» **Exercise requirements**
1) Write out the portion of the iron supplementation account between "She tolerated the" and "on that regimen.", inclusive.
2) Using the iron supplementation account, state whether each statement below agrees with it. Answer yes or no for each, and quote the deciding words. (a) At week 12, her ferritin was 19 ng/mL. (b) Gastric pain made it necessary to lower her dose. (c) Her March 2024 half-marathon was a personal best.
3) Carry on the iron supplementation account from the point where it stops.

──────── Selected text

I started her on iron bisglycinate at 25 mg elemental iron per day, taken with vitamin C-rich food (in her case, a glass of fresh orange juice with breakfast) and away from any tea, coffee, or calcium-containing food for at least two hours either side. The bisglycinate I selected was Unived's iron bisglycinate + vitamin C formulation — the dose was right and I could verify the certificate of analysis for the batch. (Disclosure: I am a member of the Unived Practitioner Programme, separately from this article. The choice of bisglycinate over other brands was made for clinical reasons that I have stood behind for years.)

Intervention Iron form Daily elemental iron GI tolerance · published trials
Standard prescription Ferrous sulphate 200 mg ~30–40% report adverse GI effects
Lower-dose sulphate Ferrous sulphate 60–100 mg ~15–20%
This protocol Iron bisglycinate 25 mg <5% in chelated-iron RCTs

I asked her to repeat her lab panel at week 12. I do not generally retest before this — ferritin recovery is slow and an early panel often shows little change, which can be discouraging. I also asked her to log how she was feeling on a simple weekly scale, and to bring her training data so we could see whether the gradual deceleration we had identified would reverse.

Lab panel baseline
Baseline · ferritin 8 ng/mL · TSAT 14%
Lab panel week 24
Week 24 · ferritin 38 ng/mL · TSAT 28%

What changed and what didn't

At week 12, her ferritin was 19 ng/mL — moving in the right direction but still below the threshold I would consider adequate for her training load. At week 24, ferritin was 38, transferrin saturation was 28%, and her training paces had returned to where they had been before the deceleration started. She ran her half-marathon in March 2024 at a personal best, six minutes faster than her previous best from two years earlier. (The PB is not the point of this article. The point is that her body had been signalling something for nine months that nobody had measured.)

She tolerated the bisglycinate without incident throughout. No constipation, no gastric pain, no need to titrate the dose down. By week 24 we were able to reduce the dose to 25 mg three times a week as a maintenance protocol, and her ferritin held above 30 over the next six months on that regimen.

8 → 38
Serum ferritin (ng/mL) · 24 weeks
25 mg
Daily elemental iron (vs 200 prior)

────────────────
──────── Extracted entries

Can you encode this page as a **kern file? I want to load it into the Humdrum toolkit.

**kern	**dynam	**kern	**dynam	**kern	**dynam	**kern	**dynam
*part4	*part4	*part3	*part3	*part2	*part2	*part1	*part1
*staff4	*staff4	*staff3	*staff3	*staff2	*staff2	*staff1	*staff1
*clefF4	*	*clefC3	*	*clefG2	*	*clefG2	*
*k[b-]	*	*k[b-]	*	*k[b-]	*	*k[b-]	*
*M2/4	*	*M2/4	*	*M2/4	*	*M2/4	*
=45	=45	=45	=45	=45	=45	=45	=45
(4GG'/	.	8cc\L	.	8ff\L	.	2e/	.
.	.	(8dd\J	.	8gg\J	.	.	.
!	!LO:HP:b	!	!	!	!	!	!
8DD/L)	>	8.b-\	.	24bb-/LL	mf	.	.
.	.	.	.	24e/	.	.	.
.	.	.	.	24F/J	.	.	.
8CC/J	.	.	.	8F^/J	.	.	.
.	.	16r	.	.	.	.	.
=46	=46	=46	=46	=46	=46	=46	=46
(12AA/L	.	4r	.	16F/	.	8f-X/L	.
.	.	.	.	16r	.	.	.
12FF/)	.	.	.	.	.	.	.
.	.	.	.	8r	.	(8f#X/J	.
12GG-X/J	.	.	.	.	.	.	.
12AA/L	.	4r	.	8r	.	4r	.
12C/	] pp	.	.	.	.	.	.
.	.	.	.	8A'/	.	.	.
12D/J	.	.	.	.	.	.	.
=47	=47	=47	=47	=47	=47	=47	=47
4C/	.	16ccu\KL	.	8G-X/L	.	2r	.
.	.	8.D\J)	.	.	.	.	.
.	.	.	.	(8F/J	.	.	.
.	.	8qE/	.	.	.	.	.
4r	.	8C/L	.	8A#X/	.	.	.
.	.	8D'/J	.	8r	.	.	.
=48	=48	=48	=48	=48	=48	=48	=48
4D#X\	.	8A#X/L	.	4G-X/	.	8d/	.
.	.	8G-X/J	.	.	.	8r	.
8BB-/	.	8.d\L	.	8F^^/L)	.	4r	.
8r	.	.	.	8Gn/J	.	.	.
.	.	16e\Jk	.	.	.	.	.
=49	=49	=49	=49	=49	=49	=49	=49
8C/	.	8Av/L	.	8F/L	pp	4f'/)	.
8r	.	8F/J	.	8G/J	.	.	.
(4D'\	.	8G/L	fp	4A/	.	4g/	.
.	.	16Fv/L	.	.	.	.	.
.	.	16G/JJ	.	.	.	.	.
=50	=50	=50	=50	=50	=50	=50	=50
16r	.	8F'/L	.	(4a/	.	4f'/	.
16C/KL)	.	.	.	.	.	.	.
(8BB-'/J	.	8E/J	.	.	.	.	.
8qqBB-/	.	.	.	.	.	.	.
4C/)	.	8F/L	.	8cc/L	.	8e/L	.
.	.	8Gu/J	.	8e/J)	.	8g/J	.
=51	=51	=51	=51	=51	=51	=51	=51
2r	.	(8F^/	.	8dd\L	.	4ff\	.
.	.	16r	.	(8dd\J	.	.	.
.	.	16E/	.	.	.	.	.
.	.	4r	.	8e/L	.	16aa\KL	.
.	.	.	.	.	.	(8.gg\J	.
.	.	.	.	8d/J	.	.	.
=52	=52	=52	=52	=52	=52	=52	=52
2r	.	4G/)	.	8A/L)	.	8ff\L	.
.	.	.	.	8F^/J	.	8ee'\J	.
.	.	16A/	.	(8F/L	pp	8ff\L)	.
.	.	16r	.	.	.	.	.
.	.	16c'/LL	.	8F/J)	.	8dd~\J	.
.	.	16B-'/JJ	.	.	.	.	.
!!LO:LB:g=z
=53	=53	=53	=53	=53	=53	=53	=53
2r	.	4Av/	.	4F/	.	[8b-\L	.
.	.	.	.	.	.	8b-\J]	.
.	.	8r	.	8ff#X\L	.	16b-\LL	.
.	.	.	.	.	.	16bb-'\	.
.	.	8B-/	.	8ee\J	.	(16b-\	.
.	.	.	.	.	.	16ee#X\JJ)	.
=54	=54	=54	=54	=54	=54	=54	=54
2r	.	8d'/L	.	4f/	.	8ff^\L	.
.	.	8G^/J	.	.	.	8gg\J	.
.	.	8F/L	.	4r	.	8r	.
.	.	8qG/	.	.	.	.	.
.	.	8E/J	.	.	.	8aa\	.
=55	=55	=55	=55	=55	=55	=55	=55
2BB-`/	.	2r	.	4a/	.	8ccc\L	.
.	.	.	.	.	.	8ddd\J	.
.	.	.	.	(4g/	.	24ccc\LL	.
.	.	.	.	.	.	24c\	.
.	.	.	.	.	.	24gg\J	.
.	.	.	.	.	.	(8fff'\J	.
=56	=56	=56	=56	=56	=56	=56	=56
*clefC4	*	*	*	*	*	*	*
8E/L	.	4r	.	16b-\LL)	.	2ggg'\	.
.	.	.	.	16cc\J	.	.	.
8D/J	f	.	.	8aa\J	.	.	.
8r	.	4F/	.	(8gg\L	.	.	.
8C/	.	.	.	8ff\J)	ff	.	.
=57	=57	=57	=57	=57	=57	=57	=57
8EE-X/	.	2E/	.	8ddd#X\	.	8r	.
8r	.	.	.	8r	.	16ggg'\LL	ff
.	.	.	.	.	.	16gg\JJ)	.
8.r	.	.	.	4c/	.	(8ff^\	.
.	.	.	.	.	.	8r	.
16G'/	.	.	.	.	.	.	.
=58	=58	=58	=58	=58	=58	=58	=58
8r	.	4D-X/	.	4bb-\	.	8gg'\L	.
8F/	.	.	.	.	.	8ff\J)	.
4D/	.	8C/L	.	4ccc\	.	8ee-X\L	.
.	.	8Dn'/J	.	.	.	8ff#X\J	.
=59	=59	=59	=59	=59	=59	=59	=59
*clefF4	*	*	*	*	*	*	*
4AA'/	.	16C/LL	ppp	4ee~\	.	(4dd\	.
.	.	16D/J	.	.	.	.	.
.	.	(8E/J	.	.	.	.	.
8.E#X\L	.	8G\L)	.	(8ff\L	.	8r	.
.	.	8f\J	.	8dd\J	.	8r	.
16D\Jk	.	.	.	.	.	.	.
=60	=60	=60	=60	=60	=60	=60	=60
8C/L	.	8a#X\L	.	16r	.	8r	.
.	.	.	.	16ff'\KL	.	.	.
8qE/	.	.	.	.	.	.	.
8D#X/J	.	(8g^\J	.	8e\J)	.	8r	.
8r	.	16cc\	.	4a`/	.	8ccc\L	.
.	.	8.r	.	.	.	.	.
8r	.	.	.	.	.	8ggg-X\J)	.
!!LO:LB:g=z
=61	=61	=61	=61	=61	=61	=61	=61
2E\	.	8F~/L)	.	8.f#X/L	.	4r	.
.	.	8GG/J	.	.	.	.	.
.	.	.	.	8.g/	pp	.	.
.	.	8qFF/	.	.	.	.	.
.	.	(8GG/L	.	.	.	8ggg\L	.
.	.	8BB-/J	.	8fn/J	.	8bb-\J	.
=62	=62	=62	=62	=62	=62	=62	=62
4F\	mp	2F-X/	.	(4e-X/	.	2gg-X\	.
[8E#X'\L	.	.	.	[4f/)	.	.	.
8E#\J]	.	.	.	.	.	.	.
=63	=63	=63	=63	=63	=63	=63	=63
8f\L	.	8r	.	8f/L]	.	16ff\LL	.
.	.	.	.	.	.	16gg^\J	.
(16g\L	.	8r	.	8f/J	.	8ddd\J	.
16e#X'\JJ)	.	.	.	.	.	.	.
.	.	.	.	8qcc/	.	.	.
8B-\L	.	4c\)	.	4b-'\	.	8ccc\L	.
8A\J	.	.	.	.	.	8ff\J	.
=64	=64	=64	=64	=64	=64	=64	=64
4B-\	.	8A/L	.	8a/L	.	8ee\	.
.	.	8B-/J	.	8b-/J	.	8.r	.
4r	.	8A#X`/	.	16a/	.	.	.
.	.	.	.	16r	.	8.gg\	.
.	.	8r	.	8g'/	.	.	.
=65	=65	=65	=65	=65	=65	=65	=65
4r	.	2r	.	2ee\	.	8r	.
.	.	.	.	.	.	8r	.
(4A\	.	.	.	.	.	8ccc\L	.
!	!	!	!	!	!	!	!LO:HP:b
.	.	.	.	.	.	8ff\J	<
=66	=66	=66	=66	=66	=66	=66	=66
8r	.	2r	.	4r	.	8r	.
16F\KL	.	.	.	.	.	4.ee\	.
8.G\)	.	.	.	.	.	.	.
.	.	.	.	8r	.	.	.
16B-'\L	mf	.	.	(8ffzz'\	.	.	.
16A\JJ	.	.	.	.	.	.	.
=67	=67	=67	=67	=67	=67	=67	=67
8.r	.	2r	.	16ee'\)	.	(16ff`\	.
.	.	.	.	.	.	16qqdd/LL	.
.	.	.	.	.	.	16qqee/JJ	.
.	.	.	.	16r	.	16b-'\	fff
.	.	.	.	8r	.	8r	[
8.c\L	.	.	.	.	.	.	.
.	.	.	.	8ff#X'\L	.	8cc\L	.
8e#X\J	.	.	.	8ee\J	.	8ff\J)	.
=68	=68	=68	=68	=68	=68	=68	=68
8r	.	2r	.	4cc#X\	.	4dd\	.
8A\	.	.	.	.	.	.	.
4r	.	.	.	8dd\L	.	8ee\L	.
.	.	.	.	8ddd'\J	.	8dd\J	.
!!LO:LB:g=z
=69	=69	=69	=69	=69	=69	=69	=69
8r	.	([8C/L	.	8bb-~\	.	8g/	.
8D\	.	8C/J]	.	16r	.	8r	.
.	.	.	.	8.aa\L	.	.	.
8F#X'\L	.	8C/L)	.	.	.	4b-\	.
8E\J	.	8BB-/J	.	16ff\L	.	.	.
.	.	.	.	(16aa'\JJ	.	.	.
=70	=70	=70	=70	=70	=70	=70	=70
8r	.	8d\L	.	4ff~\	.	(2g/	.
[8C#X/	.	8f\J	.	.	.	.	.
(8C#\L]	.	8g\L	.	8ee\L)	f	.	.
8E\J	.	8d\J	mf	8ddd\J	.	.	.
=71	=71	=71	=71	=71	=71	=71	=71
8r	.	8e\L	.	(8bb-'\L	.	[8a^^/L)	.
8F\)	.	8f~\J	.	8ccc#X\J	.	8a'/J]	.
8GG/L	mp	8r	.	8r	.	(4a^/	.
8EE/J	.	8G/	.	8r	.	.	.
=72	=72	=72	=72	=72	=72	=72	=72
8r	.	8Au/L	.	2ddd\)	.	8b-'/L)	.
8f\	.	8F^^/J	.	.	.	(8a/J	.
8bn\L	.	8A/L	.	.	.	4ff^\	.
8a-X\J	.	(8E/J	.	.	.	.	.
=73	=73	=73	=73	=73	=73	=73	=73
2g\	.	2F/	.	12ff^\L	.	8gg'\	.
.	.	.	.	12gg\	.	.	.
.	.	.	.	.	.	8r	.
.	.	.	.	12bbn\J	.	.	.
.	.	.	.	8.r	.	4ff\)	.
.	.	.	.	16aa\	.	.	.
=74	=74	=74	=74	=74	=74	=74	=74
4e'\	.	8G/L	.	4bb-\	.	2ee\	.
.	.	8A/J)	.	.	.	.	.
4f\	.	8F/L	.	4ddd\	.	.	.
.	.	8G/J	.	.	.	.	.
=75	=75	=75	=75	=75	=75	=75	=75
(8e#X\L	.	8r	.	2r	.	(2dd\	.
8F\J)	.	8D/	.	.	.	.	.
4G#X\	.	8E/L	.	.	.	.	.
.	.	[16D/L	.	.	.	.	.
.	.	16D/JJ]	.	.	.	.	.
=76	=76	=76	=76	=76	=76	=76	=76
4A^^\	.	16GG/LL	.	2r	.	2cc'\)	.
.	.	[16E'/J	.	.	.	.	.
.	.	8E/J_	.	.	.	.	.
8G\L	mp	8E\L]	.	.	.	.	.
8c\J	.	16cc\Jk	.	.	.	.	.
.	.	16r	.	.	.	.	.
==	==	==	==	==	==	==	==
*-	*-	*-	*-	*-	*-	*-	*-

────────────────

» **Expected results**
1)
She tolerated the bisglycinate without incident throughout. No constipation, no gastric pain, no need to titrate the dose down. By week 24 we were able to reduce the dose to 25 mg three times a week as a maintenance protocol, and her ferritin held above 30 over the next six months on that regimen.

2)
(a) Yes: "At week 12, her ferritin was 19 ng/mL"
(b) No: "No constipation, no gastric pain, no need to titrate the dose down."
(c) Yes: "She ran her half-marathon in March 2024 at a personal best"

3)
0
Adverse GI events reported

What I tell my patients

A few things, consistently. First, "haemoglobin in the normal range" is not the test you want. Iron deficiency without anaemia is the more common pattern, particularly in vegetarian women of reproductive age, and it is missed because the test that picks it up — ferritin — is not run by default. Second, if you have been told to take ferrous sulphate and it has caused you GI distress, the form is the problem and there are alternatives that work without that side effect profile. Third, ferritin recovery is slow. Twelve weeks is a starting point for retesting, twenty-four weeks is more useful for evaluation, and the path back from severe depletion takes most of a year.

I do not recommend supplementation lightly and I do not write articles like this often. I wrote this one because the pattern is so consistent in my practice — and so consistently dismissed — that someone needed to put it on a page somewhere. If you are an endurance athlete who has been told your fatigue is "training stress," and you have not had a ferritin test in the last six months, that is probably the next conversation to have with your doctor.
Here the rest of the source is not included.